» What you have to do: The required result is a copy of each line below in which "three" appears.

» Dataset content:
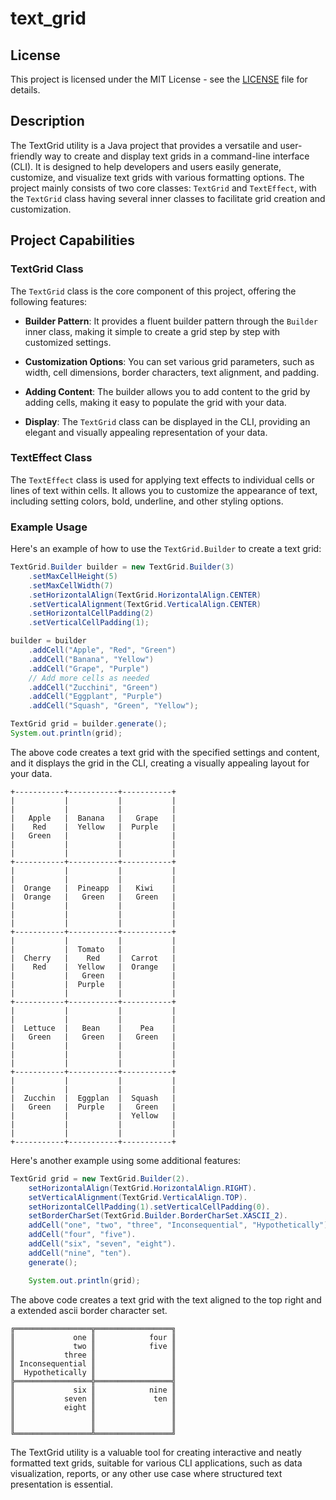 # text_grid

## License

This project is licensed under the MIT License - see the [LICENSE](LICENSE) file for details.

## Description

The TextGrid utility is a Java project that provides a versatile and user-friendly way to create and display text grids in a command-line interface (CLI). It is designed to help developers and users easily generate, customize, and visualize text grids with various formatting options. The project mainly consists of two core classes: `TextGrid` and `TextEffect`, with the `TextGrid` class having several inner classes to facilitate grid creation and customization.

## Project Capabilities

### TextGrid Class
The `TextGrid` class is the core component of this project, offering the following features:

- **Builder Pattern**: It provides a fluent builder pattern through the `Builder` inner class, making it simple to create a grid step by step with customized settings.

- **Customization Options**: You can set various grid parameters, such as width, cell dimensions, border characters, text alignment, and padding.

- **Adding Content**: The builder allows you to add content to the grid by adding cells, making it easy to populate the grid with your data.

- **Display**: The `TextGrid` class can be displayed in the CLI, providing an elegant and visually appealing representation of your data.

### TextEffect Class
The `TextEffect` class is used for applying text effects to individual cells or lines of text within cells. It allows you to customize the appearance of text, including setting colors, bold, underline, and other styling options.

### Example Usage
Here's an example of how to use the `TextGrid.Builder` to create a text grid:

```java
TextGrid.Builder builder = new TextGrid.Builder(3)
    .setMaxCellHeight(5)
    .setMaxCellWidth(7)
    .setHorizontalAlign(TextGrid.HorizontalAlign.CENTER)
    .setVerticalAlignment(TextGrid.VerticalAlign.CENTER)
    .setHorizontalCellPadding(2)
    .setVerticalCellPadding(1);

builder = builder
    .addCell("Apple", "Red", "Green")
    .addCell("Banana", "Yellow")
    .addCell("Grape", "Purple")
    // Add more cells as needed
    .addCell("Zucchini", "Green")
    .addCell("Eggplant", "Purple")
    .addCell("Squash", "Green", "Yellow");

TextGrid grid = builder.generate();
System.out.println(grid);
```

The above code creates a text grid with the specified settings and content, and it displays the grid in the CLI, creating a visually appealing layout for your data.
```
+-----------+-----------+-----------+
|           |           |           |
|           |           |           |
|   Apple   |  Banana   |   Grape   |
|    Red    |  Yellow   |  Purple   |
|   Green   |           |           |
|           |           |           |
|           |           |           |
+-----------+-----------+-----------+
|           |           |           |
|           |           |           |
|  Orange   |  Pineapp  |   Kiwi    |
|  Orange   |   Green   |   Green   |
|           |           |           |
|           |           |           |
|           |           |           |
+-----------+-----------+-----------+
|           |           |           |
|           |  Tomato   |           |
|  Cherry   |    Red    |  Carrot   |
|    Red    |  Yellow   |  Orange   |
|           |   Green   |           |
|           |  Purple   |           |
|           |           |           |
+-----------+-----------+-----------+
|           |           |           |
|           |           |           |
|  Lettuce  |   Bean    |    Pea    |
|   Green   |   Green   |   Green   |
|           |           |           |
|           |           |           |
|           |           |           |
+-----------+-----------+-----------+
|           |           |           |
|           |           |           |
|  Zucchin  |  Eggplan  |  Squash   |
|   Green   |  Purple   |   Green   |
|           |           |  Yellow   |
|           |           |           |
|           |           |           |
+-----------+-----------+-----------+
```

Here's another example using some additional features:
```java
TextGrid grid = new TextGrid.Builder(2).
    setHorizontalAlign(TextGrid.HorizontalAlign.RIGHT).
    setVerticalAlignment(TextGrid.VerticalAlign.TOP).
    setHorizontalCellPadding(1).setVerticalCellPadding(0).
    setBorderCharSet(TextGrid.Builder.BorderCharSet.XASCII_2).
    addCell("one", "two", "three", "Inconsequential", "Hypothetically").
    addCell("four", "five").
    addCell("six", "seven", "eight").
    addCell("nine", "ten").
    generate();

    System.out.println(grid);
```
The above code creates a text grid with the text aligned to the top right and a extended ascii border character set.

```
╔═════════════════╦═════════════════╗
║             one ║            four ║
║             two ║            five ║
║           three ║                 ║
║ Inconsequential ║                 ║
║  Hypothetically ║                 ║
╠═════════════════╬═════════════════╣
║             six ║            nine ║
║           seven ║             ten ║
║           eight ║                 ║
║                 ║                 ║
║                 ║                 ║
╚═════════════════╩═════════════════╝
```
The TextGrid utility is a valuable tool for creating interactive and neatly formatted text grids, suitable for various CLI applications, such as data visualization, reports, or any other use case where structured text presentation is essential.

» Exercise answer:
    addCell("one", "two", "three", "Inconsequential", "Hypothetically").
║           three ║                 ║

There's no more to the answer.